◆ **Data supplied**

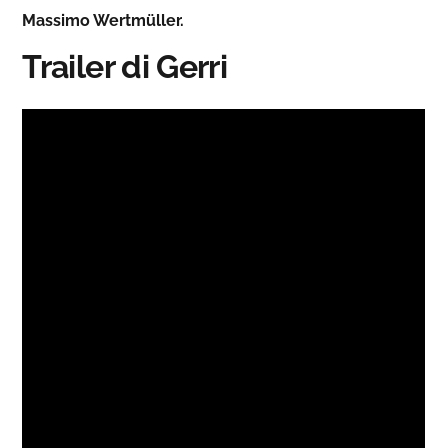
Massimo Wertmüller.
Trailer di Gerri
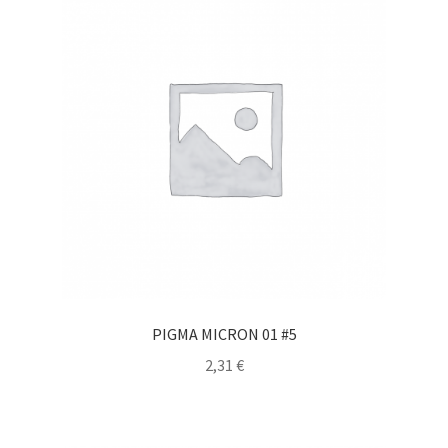
PIGMA MICRON 01 #5
2,31
€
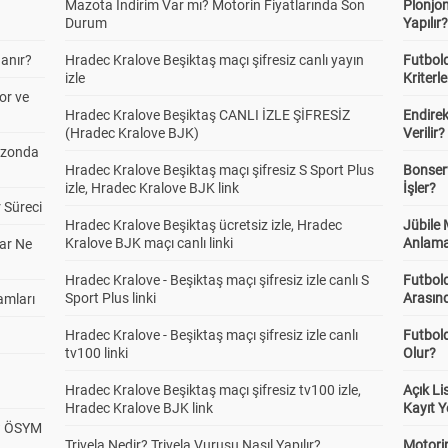
Mazota İndirim Var mı? Motorin Fiyatlarında Son
Plonjon
Durum
Yapılır
anır?
Hradec Kralove Beşiktaş maçı şifresiz canlı yayın
Futbold
izle
Kriterle
or ve
Hradec Kralove Beşiktaş CANLI İZLE ŞİFRESİZ
Endire
(Hradec Kralove BJK)
Verilir?
ezonda
Hradec Kralove Beşiktaş maçı şifresiz S Sport Plus
Bonserv
izle, Hradec Kralove BJK link
İşler?
 Süreci
Hradec Kralove Beşiktaş ücretsiz izle, Hradec
Jübile
Kralove BJK maçı canlı linki
Anlama
ar Ne
Hradec Kralove - Beşiktaş maçı şifresiz izle canlı S
Futbold
Sport Plus linki
Arasınd
amları
Hradec Kralove - Beşiktaş maçı şifresiz izle canlı
Futbol
tv100 linki
Olur?
Hradec Kralove Beşiktaş maçı şifresiz tv100 izle,
Açık L
Hradec Kralove BJK link
Kayıt Y
? ÖSYM
Trivela Nedir? Trivela Vuruşu Nasıl Yapılır?
Motorin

◆ **Description of the task**
This calls for an exact copy of all the entries above, with the pictures omitted.

◆ **Response below**
Massimo Wertmüller.
Trailer di Gerri
PIGMA MICRON 01 #5
2,31
€
Mazota İndirim Var mı? Motorin Fiyatlarında Son
Plonjon
Durum
Yapılır
anır?
Hradec Kralove Beşiktaş maçı şifresiz canlı yayın
Futbold
izle
Kriterle
or ve
Hradec Kralove Beşiktaş CANLI İZLE ŞİFRESİZ
Endire
(Hradec Kralove BJK)
Verilir?
ezonda
Hradec Kralove Beşiktaş maçı şifresiz S Sport Plus
Bonserv
izle, Hradec Kralove BJK link
İşler?
 Süreci
Hradec Kralove Beşiktaş ücretsiz izle, Hradec
Jübile
Kralove BJK maçı canlı linki
Anlama
ar Ne
Hradec Kralove - Beşiktaş maçı şifresiz izle canlı S
Futbold
Sport Plus linki
Arasınd
amları
Hradec Kralove - Beşiktaş maçı şifresiz izle canlı
Futbol
tv100 linki
Olur?
Hradec Kralove Beşiktaş maçı şifresiz tv100 izle,
Açık L
Hradec Kralove BJK link
Kayıt Y
? ÖSYM
Trivela Nedir? Trivela Vuruşu Nasıl Yapılır?
Motorin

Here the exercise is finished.